Выбрать главу

Сел Мисюра за столик, принялся писать. Не заметил, как прошло три часа. Еще два часа забрали исправления. Может, еще что-нибудь переделать? Перечитывает написанное.

«Начальнику Львовского областного управления КГБ СССР

От следственно-арестованного

Мисюры

Обращаюсь к Вам не для того, чтобы просить снисхождения или помилования. За службу фашистам должен быть строго наказан, ни моя молодость, ни нечеловеческие издевательства, пережитые в лагере военнопленных, не давали права изменить Родине. Я виновен и готов отвечать. Мучает меня не предстоящее наказание, чего заслужил, а то, что еще спокойно живут на свете фашисты, лишившие нас в годы войны человеческого облика и убившие миллионы ни в чем не повинных советских людей. Я уже показал на допросах, как в Хелмском лагере десятки тысяч советских военнопленных погибли от голода, холода и мук. Очень сожалею, что не погиб вместе с ними, а оказался в Травниковском учебном лагере и там стал изменником Родины. Хочу сообщить следственным органам, как в этом лагере нас обрабатывали в фашистском духе, приучали к вахманской службе. С отвращением вспоминаю об этом и спрашиваю себя: почему не бежал? Один бежал, его поймали и повесили. Я струсил. Одел черную форму, прошел курс обучения; как и другим курсантам, мне присвоили звание вахмана охранных войск СС. Для вахманской службы направили в Яновский лагерь. Мы несли охрану на вышках, а немцы-эсэсовцы ежедневно занимались убийствами узников. О их преступлениях я дам следствию подробные и правдивые показания. Ужасы, которые видел, невозможно забыть, они снятся ночами. Уничтожение мирных советских граждан было зверской программой фашизма. Немецкие офицеры ежедневно ради развлечения убивали ни в чем не повинных узников. Я лично это видел и готов дать подробные показания.

Очень сожалею, что за многие годы из-за трусости сам не явился в органы и не рассказал правдиво о пособничестве фашистским убийцам.

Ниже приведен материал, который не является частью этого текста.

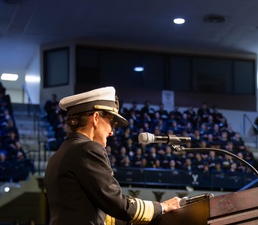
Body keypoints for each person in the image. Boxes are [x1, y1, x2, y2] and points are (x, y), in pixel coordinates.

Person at [44, 87, 181, 225]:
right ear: (96, 117)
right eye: (111, 123)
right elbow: (118, 204)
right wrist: (162, 207)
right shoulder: (87, 149)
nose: (112, 132)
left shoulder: (60, 153)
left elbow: (96, 209)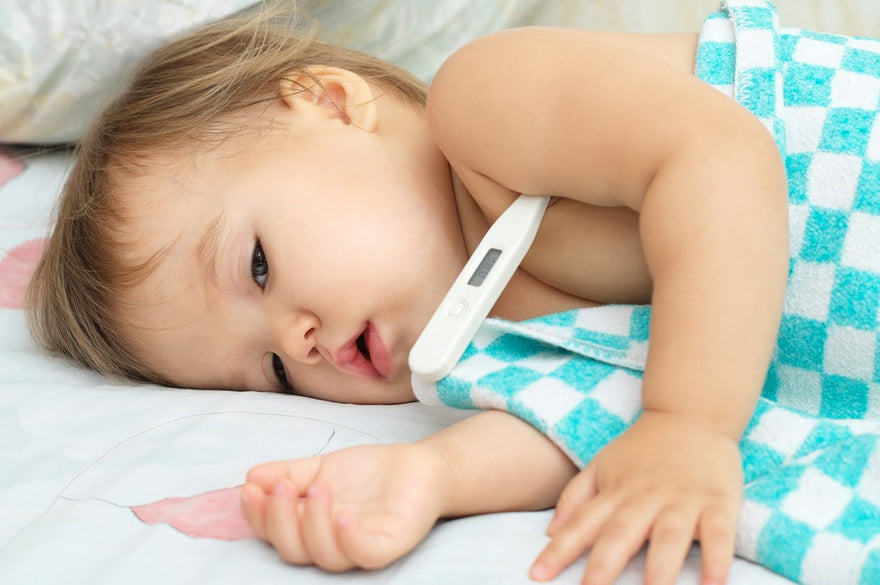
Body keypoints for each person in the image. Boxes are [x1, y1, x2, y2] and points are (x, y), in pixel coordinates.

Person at [26, 1, 880, 584]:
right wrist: (428, 476)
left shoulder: (486, 111)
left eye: (257, 266)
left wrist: (687, 422)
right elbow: (587, 421)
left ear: (332, 104)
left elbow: (718, 156)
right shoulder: (479, 350)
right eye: (273, 372)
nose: (297, 341)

Прошу верить моей искренности и готовности помочь органам советского следствия. Всей своей послевоенной жизнью я искупал вину перед любимой Родиной. Понимаю, что этого недостаточно, и приму как заслуженное любое наказание, назначенное советским судом.

Прошу, чтобы из-за меня не пострадали жена и сын, ничего не знающие о моих преступлениях во время войны.

Мисюра»

2

— Гражданин начальник, получилась ошибка. Я — Георгий, Жорик! Георгий мое имя, а Сережа — мой братик, геройский матрос, погибший в войну. Мало того, что ваши фраеры запачкали дорогое имя покойника, так они еще арестовали меня и выдумывают, будто именно я — Сережа. Это же нахальство.

— А это чья фотография? — предъявляет Харитоненко анкету № 1251 на вахмана Сергея Лясгутина.

Смотрит на анкету Лясгутин, не может глаз оторвать. Не сомневался, что аккуратные немцы сожгли. Как же быть?

— Этот молодой человек, — тычет Лясгутин в фотографию на анкете, — очень похож на моего братика Сережу, но одет он неприлично.

— Лицо Сергея не похоже на ваше? — интересуется Харитоненко.

— Как две капли воды! — подтверждает Лясгутин. — Ничего удивительного: один папа, одна мама.

— Может, будем заканчивать представление? — предлагает Харитоненко. — Взгляните на фотографию Георгия Лясгутина и познакомьтесь с заключением дактилоскопической экспертизы, сравнившей отпечаток большого пальца правой руки на анкете вахмана Лясгутина с отпечатком, имеющимся в вашем архивно-следственном деле 1949 года и откатанным теперь, при аресте.

Разглядывает Лясгутин фотографию. Брат Георгий — рыжий, веснущатый, с бульдожьим носом. К тому же еще пальцевой отпечаток!

— Может, нужны еще доказательства, что вы не Георгий, а Сергей?

— Гражданин начальник! Всем известно, как работает ваша фирма. Прения заканчиваются, возвращаюсь к своему любимому имени, — соскочило с Сергея Лясгутина шутовство, продолжает совершенно серьезно. — Надоело жить под именем покойного брата и ночами ждать стука: «Откройте, милиция!»